Exercise task
Repeat the part of the records below that begins with the line containing "Rendered at 1654 by 1241 pixels." and ends with the line containing "title Overview [29, 49, 1506, 178]", including both of those lines, with every line unchanged.

Records for processing
= = = =

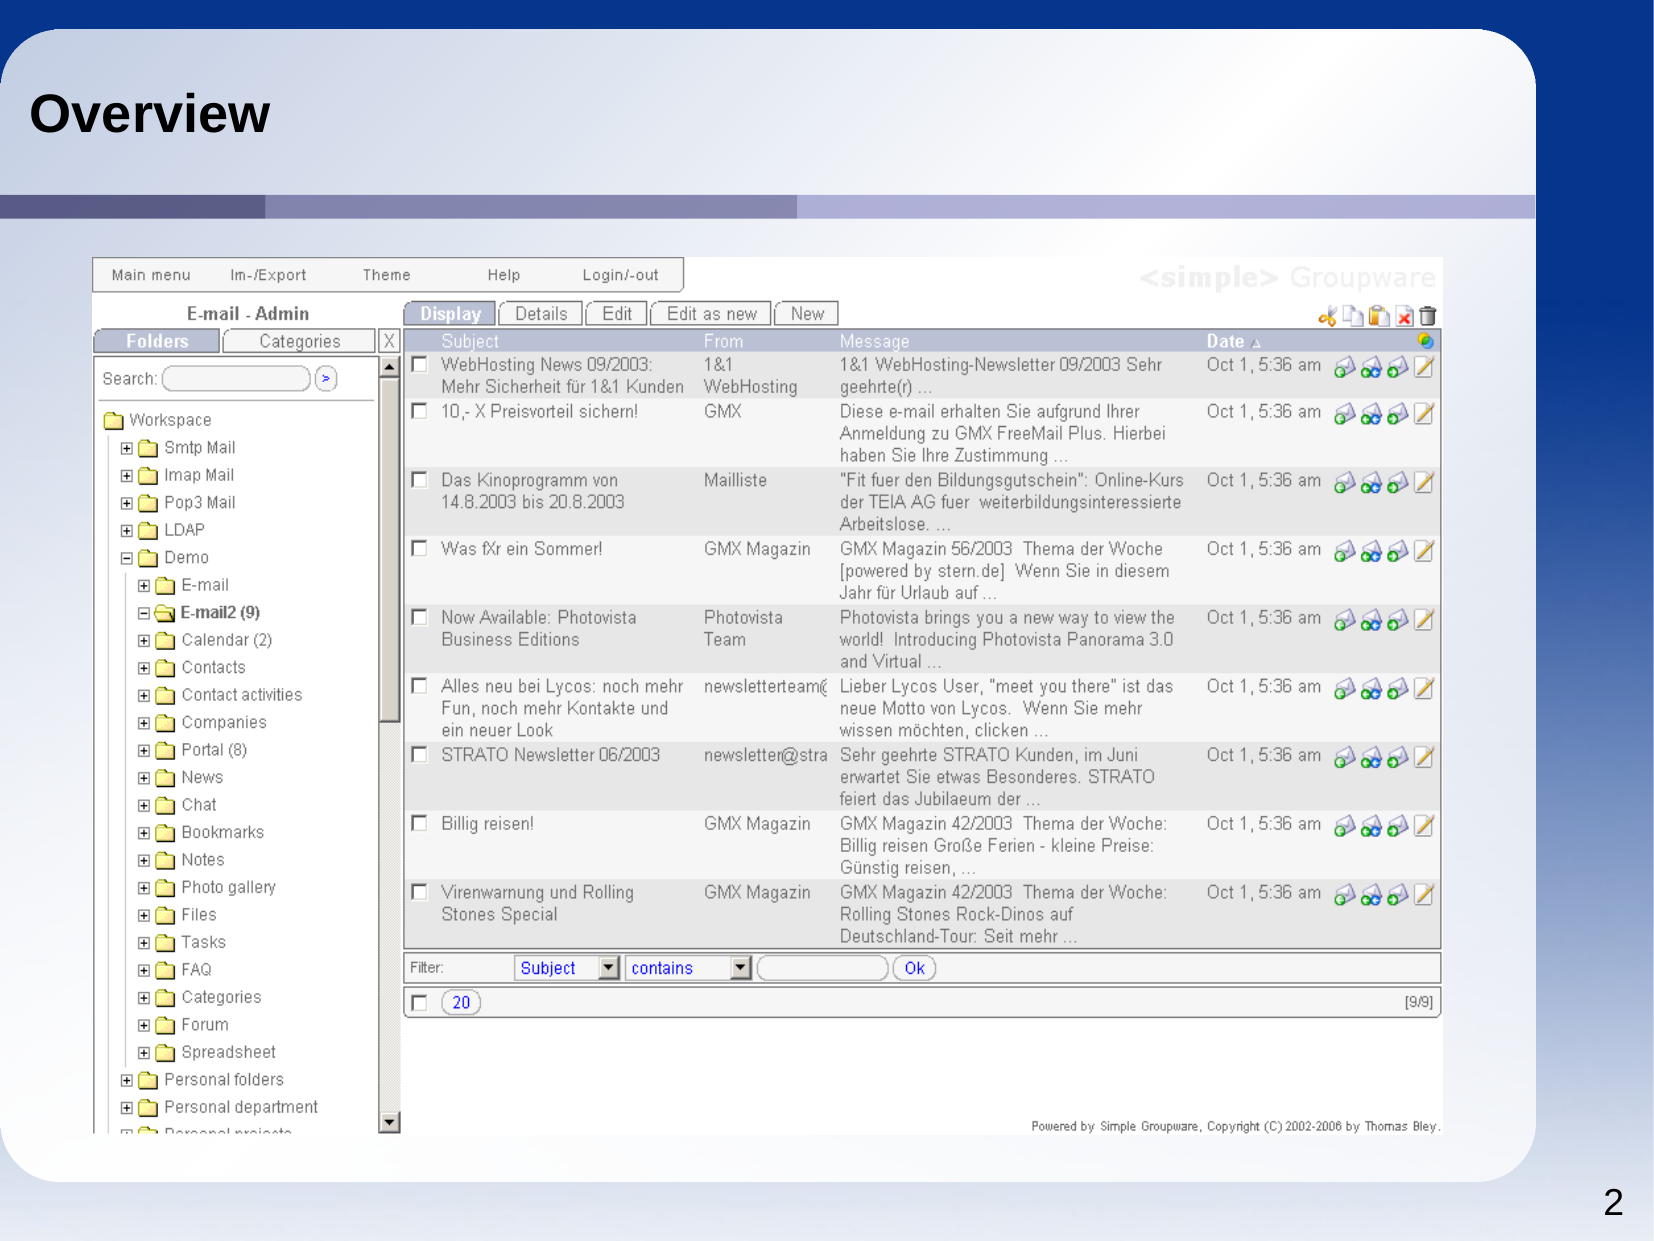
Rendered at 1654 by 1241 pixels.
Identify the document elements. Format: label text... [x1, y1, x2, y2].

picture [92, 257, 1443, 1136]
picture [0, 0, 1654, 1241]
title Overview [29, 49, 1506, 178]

= = = =

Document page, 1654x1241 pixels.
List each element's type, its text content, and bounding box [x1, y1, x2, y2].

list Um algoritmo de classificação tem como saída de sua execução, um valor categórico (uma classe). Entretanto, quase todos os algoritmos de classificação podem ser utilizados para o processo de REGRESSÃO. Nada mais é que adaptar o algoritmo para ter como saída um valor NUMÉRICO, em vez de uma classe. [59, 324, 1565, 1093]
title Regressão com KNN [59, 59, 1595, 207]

= = = =

Reply
Rendered at 1654 by 1241 pixels.
Identify the document elements. Format: label text... [x1, y1, x2, y2].

picture [92, 257, 1443, 1136]
picture [0, 0, 1654, 1241]
title Overview [29, 49, 1506, 178]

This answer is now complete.